The Inuit thought that when the Northern Lights were visible at the sky, it meant that the dead played with the cranium of a walrus. If the “ball” got lost during the play, they took a cranium from a grave of the Inuit. That is why the lower jaws do rarely lie together with the cranium in the Greenlandic stone graves. Today’s scientific explanation of the Northern Lights is significantly less dramatic and romantic.
In the snow
The temperature can rise by more than 10 degrees in the course of the night. A breeze is coming up from the south. It brings tight snow and low visibility. Now is the time for seal skin jackets with fur collars! During the 15 kilometres back over the Sikuiuitsoq Fjord we can see the glimpse of the catchers’ sleds, but mainly we only have a view of the 17 dogs that trot ahead, seemingly unimpressed by the weather.
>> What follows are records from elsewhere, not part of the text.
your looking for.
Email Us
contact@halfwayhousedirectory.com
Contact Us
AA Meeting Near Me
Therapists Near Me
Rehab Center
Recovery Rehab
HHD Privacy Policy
After lunch, it is getting a little clearer. We get some view over the Icefjord, while the sleds are working their way up through the mountains heading north to the settlement Oqaatsut. This route is used by the fishermen of the settlement on their way to the Icefjord. However, in the snowdrift there is no trace to see. It got a rough day for dogs, coachmen and guests. In the late afternoon we light up the petroleum oven in a comfortable hut.
Visiting the settlement
A long day on the sled is waiting for us. We’re heading towards the settlement, about 7 kilometres away from the hut. Oqaatsut has a population of about 40. It is located in about 15 kilometres air-line distance from Ilulissat. Despite the small number of residents, it has a church, a school, a medical supply center, a shop, waterworks, a power station and even a small and cozy restaurant, which is driven by a married couple. A cup of coffee in a private home is a miraculous treatment. The walls are decorated with children’s and grandchildren’s school certificates and several home-made crafts.
Ilulissat is located about 300 kilometres north of the Polar Circle and the population is only just above 4.500 inhabitants. Anyway, it feels like coming back to a big city after 4 good days on the sled. It is easy to get addicted to dog sledding rides!